RÉACTIONS
LETTRE à COMBAT.
Combat avait reproduit,
le 11 juillet 1947, des extraits d'un article
des Izvetia du 20 juin qui voyait dans la
réédition et la traduction de Mort à crédit aux
USA une preuve de décadence. Dans le premier
paragraphe Céline était traité de " nullité
littéraire " et de " criminel fasciste ".
Hé diable ! Monsieur, je parie bien les
Dardanelles que ce jean-foutre des " Investias "
(sic) n'a jamais lu un seul de mes livres ! Que
veut dire tout son cafouillage ? Qu'ai-je de
commun avec Sade, Sartre, Millner (sic) ? le
Pape ? En sait-il lui le premier mot ce damné
troufignon ? Sait-il même lire ? Je ne crois
pas. Ecrire ? Certainement non. Il bafouille des
choses, sans queues ni têtes, n'importe quoi
!... Il est payé ! Il rapproche tout,
confusionne tout, merdoye, aboye, tout est dit.
On s'écoeure à penser que de grands empires
emploient de tels crétins. En si minuscules
affaires tellement déconner !... Que ce doit-il
être dans les grandes ! J'aimerais à parler de
ces tristesses au Docteur Braun, à M. Sokoline
que j'ai bien connus... Ils seraient bien
gênés... Ces " Investias " d'abrutis
quelle tare ! Et vas-y pour l'existentialisme !
Pan ! pour l'homosexualité ! Vlan ! pour
Voltaire ! Boum ! pour la lune ! Quelle salade !
Quelle honte !
Je veux bien faire un petit effort encore,
une suprême gentillesse pour les Soviets, leur
fixer une bonne fois pour toutes un petit point
de l'Histoire littéraire française, qu'ils n'y
déconnent plus. La " nullité littéraire
Céline " leur apprend (puisqu'ils ne savent
rien, même de ce qui les concerne, ils bavent
sous eux !) que le Voyage au bout de la nuit a
été lancé par un article de Georges Altman dans
le Monde communiste d'Henri Barbusse, en
1934 (sic). Les articles de Daudet, Descaves,
Ajalbert, ne sont venus " qu'ensuite ".
J'ai d'ailleurs toujours entretenu avec
Altman des relations très cordiales.

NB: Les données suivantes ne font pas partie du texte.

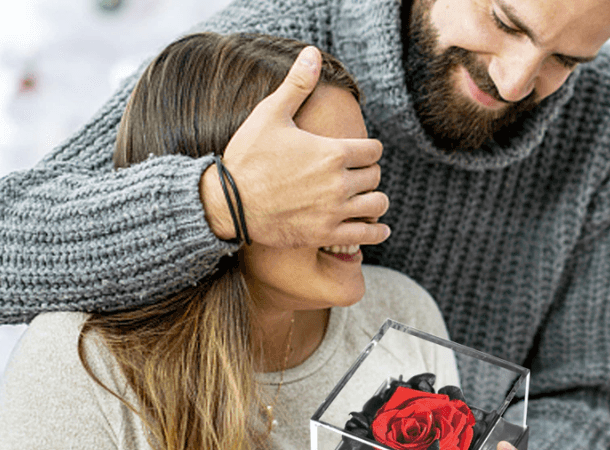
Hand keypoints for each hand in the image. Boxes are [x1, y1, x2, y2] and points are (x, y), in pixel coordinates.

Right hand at [200, 46, 389, 247]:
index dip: (369, 150)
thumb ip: (297, 86)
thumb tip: (312, 54)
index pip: (374, 150)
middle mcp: (338, 182)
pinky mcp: (326, 235)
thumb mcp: (270, 114)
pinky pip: (366, 235)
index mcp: (332, 152)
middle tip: (359, 176)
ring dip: (375, 201)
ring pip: (377, 205)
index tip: (362, 153)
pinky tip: (379, 229)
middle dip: (369, 174)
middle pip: (375, 176)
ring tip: (367, 200)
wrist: (230, 203)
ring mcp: (334, 211)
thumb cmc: (248, 157)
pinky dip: (377, 232)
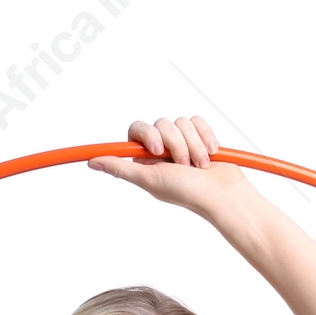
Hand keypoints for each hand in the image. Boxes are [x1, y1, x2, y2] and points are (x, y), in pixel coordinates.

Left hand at [87, 114, 254, 217]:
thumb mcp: (149, 179)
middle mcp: (163, 149)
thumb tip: (93, 162)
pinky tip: (211, 154)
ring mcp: (183, 142)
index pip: (137, 130)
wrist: (223, 194)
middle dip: (175, 143)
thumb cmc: (187, 192)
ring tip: (199, 165)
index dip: (148, 135)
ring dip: (193, 145)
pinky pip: (198, 120)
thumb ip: (121, 169)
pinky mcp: (201, 136)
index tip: (156, 149)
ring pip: (181, 121)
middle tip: (182, 164)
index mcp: (147, 160)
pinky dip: (206, 137)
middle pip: (161, 123)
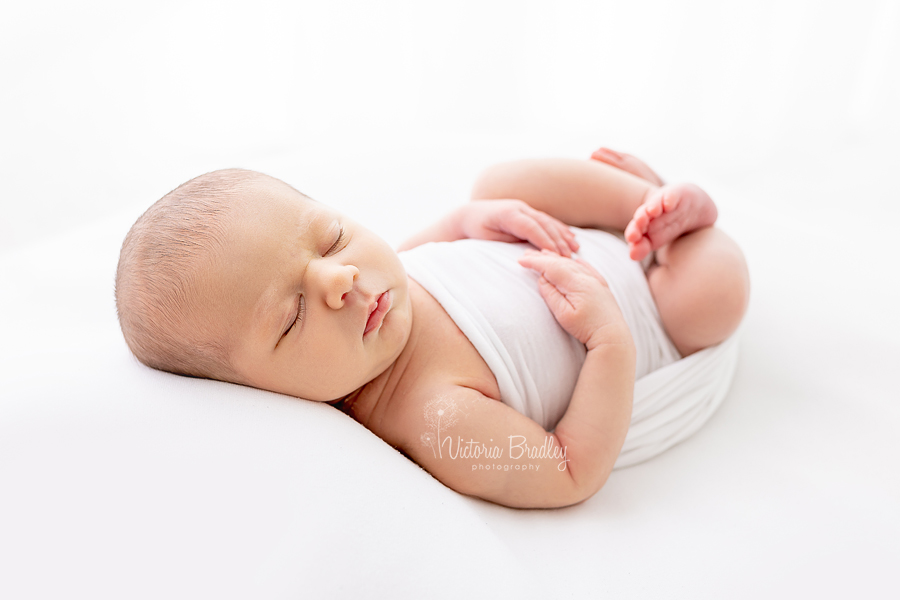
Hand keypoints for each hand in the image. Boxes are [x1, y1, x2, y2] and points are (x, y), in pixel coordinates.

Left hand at [458, 200, 578, 255]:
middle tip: (570, 257)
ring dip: (563, 235)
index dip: (544, 241)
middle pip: (543, 224)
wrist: (469, 215)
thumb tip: (527, 250)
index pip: (531, 227)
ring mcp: (524, 207)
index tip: (556, 255)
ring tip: (575, 248)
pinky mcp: (527, 211)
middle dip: (558, 240)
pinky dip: (559, 229)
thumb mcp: (488, 238)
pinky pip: (546, 220)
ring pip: (548, 221)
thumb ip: (507, 241)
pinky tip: (570, 237)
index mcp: (508, 214)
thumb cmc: (476, 229)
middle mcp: (519, 207)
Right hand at [517, 249, 632, 350]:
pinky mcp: (602, 287)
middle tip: (526, 254)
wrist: (613, 336)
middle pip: (561, 262)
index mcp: (577, 283)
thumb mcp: (564, 315)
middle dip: (542, 257)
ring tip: (544, 253)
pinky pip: (588, 268)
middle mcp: (587, 278)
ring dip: (557, 258)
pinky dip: (577, 262)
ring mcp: (596, 281)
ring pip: (573, 264)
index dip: (535, 262)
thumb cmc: (587, 329)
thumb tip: (542, 279)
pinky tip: (575, 259)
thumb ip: (551, 295)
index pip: (551, 267)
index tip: (520, 260)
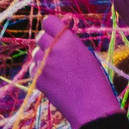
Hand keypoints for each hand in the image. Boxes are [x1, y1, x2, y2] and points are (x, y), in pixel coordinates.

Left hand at [31, 13, 120, 128]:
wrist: (91, 106)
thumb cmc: (95, 80)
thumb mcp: (86, 54)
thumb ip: (71, 42)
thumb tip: (60, 33)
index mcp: (68, 40)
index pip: (48, 21)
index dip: (52, 26)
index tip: (56, 32)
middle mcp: (53, 49)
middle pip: (40, 36)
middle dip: (47, 42)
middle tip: (57, 52)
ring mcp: (43, 64)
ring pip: (36, 53)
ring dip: (43, 57)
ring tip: (58, 69)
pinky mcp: (37, 78)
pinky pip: (34, 68)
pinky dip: (40, 71)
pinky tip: (53, 79)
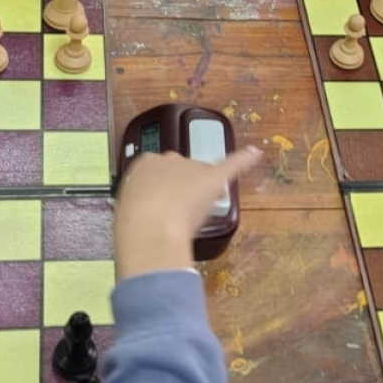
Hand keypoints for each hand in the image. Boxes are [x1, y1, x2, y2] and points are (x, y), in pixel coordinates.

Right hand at [114, 146, 261, 278]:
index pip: (159, 172)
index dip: (162, 190)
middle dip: (180, 189)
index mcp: (144, 164)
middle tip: (174, 213)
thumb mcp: (128, 209)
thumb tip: (151, 210)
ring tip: (190, 214)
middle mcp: (169, 159)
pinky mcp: (213, 177)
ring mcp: (192, 167)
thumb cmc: (134, 224)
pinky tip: (254, 154)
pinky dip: (244, 160)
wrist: (149, 228)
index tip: (160, 204)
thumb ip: (143, 203)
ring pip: (202, 176)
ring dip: (200, 191)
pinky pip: (232, 164)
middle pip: (182, 172)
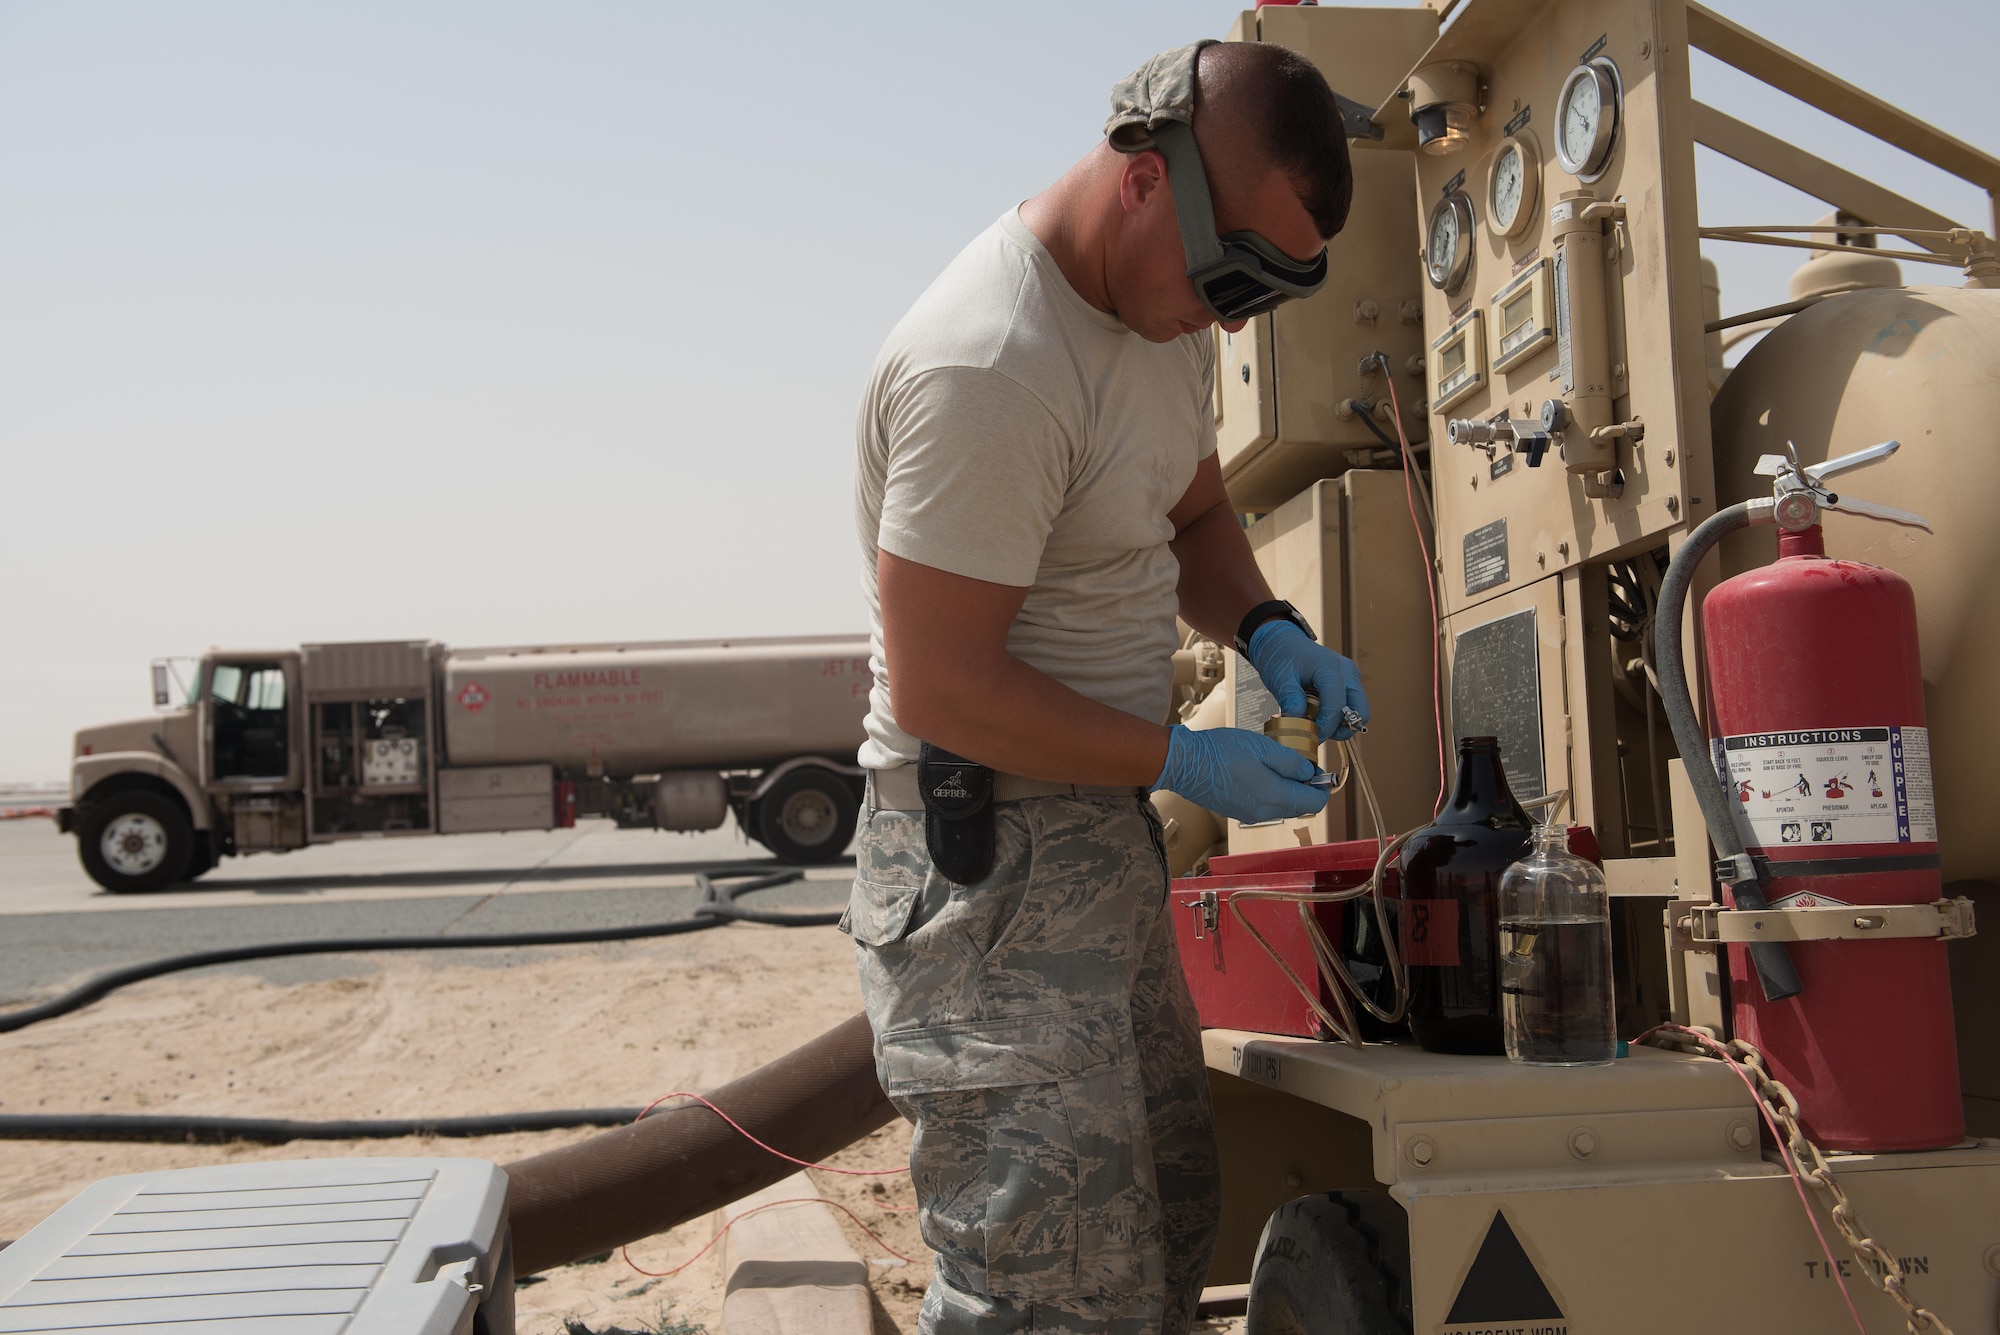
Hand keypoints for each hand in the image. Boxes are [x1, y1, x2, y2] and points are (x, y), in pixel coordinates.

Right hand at [1151, 724, 1328, 824]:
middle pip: (1299, 806)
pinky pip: (1264, 805)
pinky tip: (1259, 772)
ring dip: (1287, 789)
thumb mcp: (1262, 747)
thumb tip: (1309, 773)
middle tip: (1297, 762)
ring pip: (1282, 806)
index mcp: (1274, 797)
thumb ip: (1291, 762)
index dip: (1322, 786)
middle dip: (1305, 787)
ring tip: (1276, 763)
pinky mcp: (1238, 811)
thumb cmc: (1220, 751)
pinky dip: (1270, 792)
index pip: (1314, 802)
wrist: (1183, 764)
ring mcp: (1249, 814)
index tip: (1317, 768)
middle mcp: (1264, 812)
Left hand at [1245, 621, 1369, 739]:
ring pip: (1359, 711)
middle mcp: (1347, 672)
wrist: (1282, 641)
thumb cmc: (1281, 655)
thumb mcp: (1280, 677)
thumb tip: (1298, 721)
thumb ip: (1290, 698)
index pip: (1337, 705)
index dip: (1326, 726)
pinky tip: (1318, 715)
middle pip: (1360, 711)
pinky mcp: (1348, 683)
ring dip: (1340, 724)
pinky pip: (1351, 706)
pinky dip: (1338, 717)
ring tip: (1315, 723)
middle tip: (1318, 733)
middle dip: (1341, 729)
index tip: (1311, 736)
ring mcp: (1351, 677)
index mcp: (1331, 668)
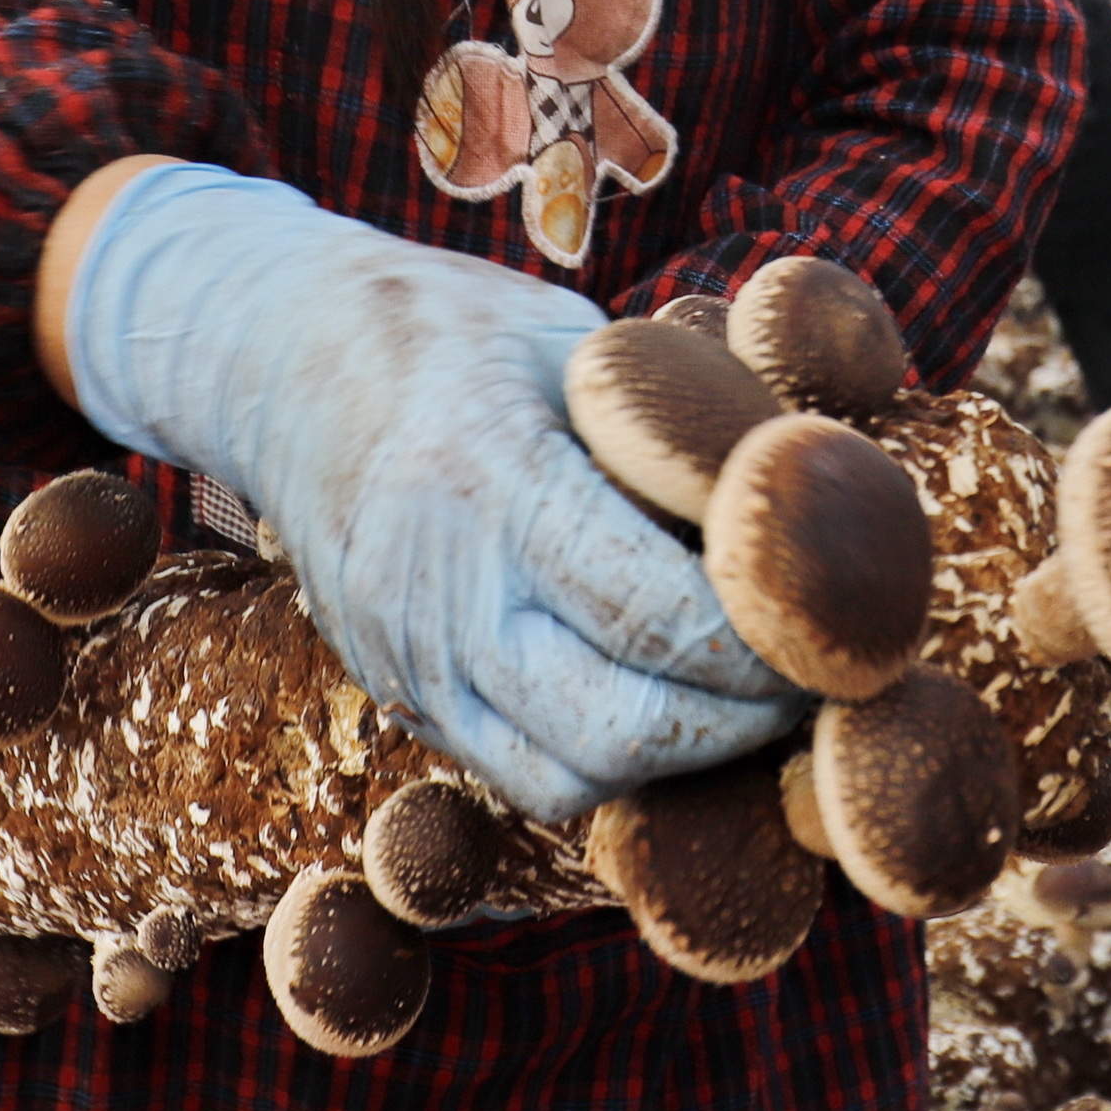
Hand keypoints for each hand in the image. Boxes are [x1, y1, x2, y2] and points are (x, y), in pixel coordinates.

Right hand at [57, 163, 795, 820]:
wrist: (273, 361)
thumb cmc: (447, 329)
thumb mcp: (569, 338)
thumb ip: (672, 428)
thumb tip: (808, 502)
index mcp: (489, 477)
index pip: (655, 612)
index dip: (767, 644)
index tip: (837, 627)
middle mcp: (437, 592)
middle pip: (618, 730)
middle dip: (739, 723)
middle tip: (810, 678)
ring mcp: (406, 659)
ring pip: (569, 781)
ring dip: (677, 761)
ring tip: (741, 698)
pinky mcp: (398, 696)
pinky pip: (520, 777)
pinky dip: (605, 764)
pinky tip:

Je leur
apprends " secundo " que le Voyage a été
traduit d'OFFICE par les Soviets (sans
absolument me demander mon avis !) et que les
traducteurs ne sont pas moins qu'Elsa Triolet et
son mari Aragon, qui ne se sont point gênés pour
tripatouiller mon texte dans le sens de leur
propagande. Les Soviets me doivent d'ailleurs
toujours de l'argent sur cette traduction.
Avant d'engueuler les gens il est bon de leur
rembourser ce qu'on leur doit. Voici une
première mise au point. Les " Investias "
ignorent également qu'en tant que " criminel
fasciste " tous mes romans ont été " interdits "
en Allemagne dès l'avènement d'Hitler et pendant
tout le règne Hitlérien ? Savent-ils que mon
dernier éditeur " allemand " est Julius Kittel,
Juif réfugié à Marich-Ostrau, Moravie (1936) ?
De telle crétineries découragent la polémique,
on comprend que la parole soit de plus en plus à
la bombe, à la mine, au déluge !
Je vous prie de croire, Monsieur, à mes
sentiments très distingués.
L.-F. Céline.
(Cahiers Céline 1, Gallimard, 1985).